A single 8-hour nap will induce sleep during the other 16 hours. As a result, this sleep schedule sometimes accumulates feelings of lethargy and makes you ineffective.
Conversely, a segmented sleep schedule can be more flexible and allow you to have 2 periods of increased activity, creativity and alertness during the day. Nowadays, there is also a lot of evidence that naps have many important benefits for memory and learning, helping us increase alertness and improve our mood.
Some people believe that sleep disorders, such as insomnia and mid-night waking, are rooted in the body’s natural preference for fractional sleep.

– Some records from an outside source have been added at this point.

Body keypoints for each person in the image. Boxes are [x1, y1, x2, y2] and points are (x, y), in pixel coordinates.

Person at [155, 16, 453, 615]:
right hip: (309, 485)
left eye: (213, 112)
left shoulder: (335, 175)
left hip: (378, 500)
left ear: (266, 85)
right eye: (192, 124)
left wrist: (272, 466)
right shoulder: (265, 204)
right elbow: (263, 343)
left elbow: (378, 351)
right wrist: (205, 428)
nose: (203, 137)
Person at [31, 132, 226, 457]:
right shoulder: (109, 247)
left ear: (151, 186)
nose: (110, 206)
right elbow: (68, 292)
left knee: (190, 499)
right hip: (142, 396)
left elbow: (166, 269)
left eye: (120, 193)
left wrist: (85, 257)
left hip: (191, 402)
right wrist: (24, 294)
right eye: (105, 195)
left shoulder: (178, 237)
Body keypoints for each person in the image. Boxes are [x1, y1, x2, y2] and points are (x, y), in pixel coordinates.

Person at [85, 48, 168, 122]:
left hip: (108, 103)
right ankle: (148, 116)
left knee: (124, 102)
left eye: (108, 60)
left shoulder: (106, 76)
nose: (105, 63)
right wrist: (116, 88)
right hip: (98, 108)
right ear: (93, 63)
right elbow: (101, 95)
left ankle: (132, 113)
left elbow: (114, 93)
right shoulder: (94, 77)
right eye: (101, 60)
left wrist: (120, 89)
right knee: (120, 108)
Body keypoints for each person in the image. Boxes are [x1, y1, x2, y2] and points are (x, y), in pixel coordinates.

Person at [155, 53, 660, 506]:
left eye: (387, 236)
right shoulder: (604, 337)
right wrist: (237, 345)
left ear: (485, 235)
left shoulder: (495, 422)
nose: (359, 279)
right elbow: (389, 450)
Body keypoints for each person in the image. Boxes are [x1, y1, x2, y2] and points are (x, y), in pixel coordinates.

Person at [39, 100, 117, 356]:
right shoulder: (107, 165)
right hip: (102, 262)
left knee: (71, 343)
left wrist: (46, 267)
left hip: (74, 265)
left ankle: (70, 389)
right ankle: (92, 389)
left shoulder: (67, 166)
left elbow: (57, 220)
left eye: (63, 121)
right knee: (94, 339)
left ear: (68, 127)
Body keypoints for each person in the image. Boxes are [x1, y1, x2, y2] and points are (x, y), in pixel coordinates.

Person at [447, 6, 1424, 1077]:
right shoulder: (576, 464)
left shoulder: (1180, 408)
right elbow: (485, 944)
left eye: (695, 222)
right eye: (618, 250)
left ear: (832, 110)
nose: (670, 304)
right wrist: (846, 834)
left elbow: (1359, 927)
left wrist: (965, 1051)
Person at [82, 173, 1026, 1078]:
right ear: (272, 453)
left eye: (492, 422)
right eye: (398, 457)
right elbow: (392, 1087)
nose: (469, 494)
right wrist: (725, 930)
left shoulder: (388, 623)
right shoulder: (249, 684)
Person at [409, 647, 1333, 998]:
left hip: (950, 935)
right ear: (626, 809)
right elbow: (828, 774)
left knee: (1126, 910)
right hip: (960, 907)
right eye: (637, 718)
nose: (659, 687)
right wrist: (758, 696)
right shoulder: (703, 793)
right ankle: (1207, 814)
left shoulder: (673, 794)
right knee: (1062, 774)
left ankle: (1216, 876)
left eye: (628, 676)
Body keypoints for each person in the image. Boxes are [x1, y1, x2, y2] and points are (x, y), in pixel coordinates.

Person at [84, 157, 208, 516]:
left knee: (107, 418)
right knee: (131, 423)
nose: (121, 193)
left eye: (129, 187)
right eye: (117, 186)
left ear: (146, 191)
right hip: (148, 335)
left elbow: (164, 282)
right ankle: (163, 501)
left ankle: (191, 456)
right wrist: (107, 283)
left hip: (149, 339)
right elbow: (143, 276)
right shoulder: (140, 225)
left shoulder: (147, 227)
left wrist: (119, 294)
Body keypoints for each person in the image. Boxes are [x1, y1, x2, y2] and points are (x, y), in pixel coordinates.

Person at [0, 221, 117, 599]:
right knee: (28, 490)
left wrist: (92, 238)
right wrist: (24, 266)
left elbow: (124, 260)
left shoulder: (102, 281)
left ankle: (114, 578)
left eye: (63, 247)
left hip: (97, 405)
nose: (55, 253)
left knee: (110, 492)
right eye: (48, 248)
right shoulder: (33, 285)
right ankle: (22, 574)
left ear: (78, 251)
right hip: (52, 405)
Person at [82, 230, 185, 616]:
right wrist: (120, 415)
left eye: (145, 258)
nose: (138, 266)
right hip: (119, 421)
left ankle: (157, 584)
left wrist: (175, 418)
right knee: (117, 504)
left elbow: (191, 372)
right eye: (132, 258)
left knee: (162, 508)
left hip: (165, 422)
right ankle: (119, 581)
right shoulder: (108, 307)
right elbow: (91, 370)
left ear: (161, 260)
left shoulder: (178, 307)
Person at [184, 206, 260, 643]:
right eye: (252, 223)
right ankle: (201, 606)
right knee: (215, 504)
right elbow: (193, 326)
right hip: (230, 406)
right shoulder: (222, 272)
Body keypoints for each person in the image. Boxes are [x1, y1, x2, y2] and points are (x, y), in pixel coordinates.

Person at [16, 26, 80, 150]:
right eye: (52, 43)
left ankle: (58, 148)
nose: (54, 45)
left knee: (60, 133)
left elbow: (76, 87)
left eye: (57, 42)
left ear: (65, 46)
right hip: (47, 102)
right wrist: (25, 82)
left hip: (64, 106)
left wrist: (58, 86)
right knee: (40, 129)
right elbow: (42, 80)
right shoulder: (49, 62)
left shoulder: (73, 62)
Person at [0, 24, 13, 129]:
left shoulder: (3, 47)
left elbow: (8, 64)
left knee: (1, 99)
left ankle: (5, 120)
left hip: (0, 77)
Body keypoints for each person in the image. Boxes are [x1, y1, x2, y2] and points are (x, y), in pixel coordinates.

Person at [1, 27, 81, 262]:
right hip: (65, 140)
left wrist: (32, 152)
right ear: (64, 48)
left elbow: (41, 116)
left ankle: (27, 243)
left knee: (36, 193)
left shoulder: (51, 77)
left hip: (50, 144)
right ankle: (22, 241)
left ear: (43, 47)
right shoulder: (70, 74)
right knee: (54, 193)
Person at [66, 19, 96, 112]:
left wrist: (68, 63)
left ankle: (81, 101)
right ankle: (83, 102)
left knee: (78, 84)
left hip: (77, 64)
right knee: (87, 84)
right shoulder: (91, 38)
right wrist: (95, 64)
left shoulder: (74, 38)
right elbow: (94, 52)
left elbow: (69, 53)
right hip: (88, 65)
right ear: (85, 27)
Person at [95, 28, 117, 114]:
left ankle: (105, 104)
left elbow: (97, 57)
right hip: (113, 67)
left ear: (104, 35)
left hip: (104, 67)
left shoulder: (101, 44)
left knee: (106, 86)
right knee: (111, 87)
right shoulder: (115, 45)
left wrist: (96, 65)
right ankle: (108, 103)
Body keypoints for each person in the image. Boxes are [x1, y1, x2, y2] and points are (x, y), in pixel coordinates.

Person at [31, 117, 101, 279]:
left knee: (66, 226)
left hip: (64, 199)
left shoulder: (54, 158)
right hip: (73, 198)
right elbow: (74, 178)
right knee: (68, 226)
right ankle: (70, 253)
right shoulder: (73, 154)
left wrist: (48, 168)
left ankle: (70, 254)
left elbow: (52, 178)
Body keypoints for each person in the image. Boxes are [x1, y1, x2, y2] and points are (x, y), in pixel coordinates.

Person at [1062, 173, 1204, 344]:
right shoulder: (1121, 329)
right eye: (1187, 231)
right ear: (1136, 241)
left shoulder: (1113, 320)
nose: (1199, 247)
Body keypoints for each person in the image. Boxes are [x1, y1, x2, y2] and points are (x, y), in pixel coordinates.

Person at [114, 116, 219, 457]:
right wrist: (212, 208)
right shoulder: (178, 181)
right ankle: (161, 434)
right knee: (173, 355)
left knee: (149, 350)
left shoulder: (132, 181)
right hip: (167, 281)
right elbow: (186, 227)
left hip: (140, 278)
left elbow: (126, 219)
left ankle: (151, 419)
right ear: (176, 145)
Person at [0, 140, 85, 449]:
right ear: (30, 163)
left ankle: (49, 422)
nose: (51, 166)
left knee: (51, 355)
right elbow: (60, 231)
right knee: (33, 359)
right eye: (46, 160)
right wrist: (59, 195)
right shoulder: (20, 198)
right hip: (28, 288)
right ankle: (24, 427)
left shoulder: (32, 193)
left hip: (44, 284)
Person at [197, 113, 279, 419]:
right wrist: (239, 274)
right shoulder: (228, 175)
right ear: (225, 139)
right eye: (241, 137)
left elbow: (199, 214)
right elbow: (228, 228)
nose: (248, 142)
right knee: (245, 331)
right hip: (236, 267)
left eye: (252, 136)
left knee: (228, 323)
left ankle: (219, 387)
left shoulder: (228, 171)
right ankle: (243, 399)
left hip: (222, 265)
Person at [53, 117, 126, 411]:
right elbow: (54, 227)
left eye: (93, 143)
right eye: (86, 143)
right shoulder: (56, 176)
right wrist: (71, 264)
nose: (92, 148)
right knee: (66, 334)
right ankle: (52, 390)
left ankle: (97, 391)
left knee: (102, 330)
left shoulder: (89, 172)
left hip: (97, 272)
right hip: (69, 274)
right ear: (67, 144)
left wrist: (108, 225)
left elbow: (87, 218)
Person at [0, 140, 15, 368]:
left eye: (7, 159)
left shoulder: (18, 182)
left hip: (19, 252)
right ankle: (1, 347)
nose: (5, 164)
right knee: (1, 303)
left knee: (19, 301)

So a broken sleep schedule may be a more natural rhythm for some people.
But to be able to successfully maintain a segmented sleep schedule, you must choose the right time – that is, you must start sleeping as soon as there is a strong need for sleep and during a time the circadian clock is running low. This will allow you to fall asleep quickly and sustain it for the required time.
The fractional sleep schedule has also recently been introduced as a potential alternative for workers who have to work night shift continuously. Before that, night shift work caused a lot of health problems because of the difference in circadian rhythm it caused.
Workers often stay up for 8-12 hours continuously complaining of fatigue and reduced productivity. Research shows they are also at increased risk for chronic diseases such as obesity, type 2 diabetes and cardiovascular disease.
As a result, some companies have begun adopting a flexible work schedule that allows workers to sleep between their work shifts or divide them into 6-hour shifts, 6-hour breaks, 4-hour 8-hour shifts and 8-hour shifts 8 hour breaks to reduce their continuous stay awake.
The work shifts will be shorter, alternating with rest time, but in return workers will have to work more shifts. Despite this, their performance and health benefits were well documented. Some recent studies have found that fractional sleep offers benefits equivalent to a continuous, uninterrupted sleep, as long as you can get 7-8 hours of sleep on a 24-hour cycle.
So while we know many of us expect a constant night’s sleep, this may not be consistent with everyone’s body clock or work schedule.
In fact, waking up in the middle of the night and doing something around this time may better fit the fractional overlay pattern of our ancestors who lived in the pre-industrial era. For some people, this sleep pattern can still work for them in today’s modern society.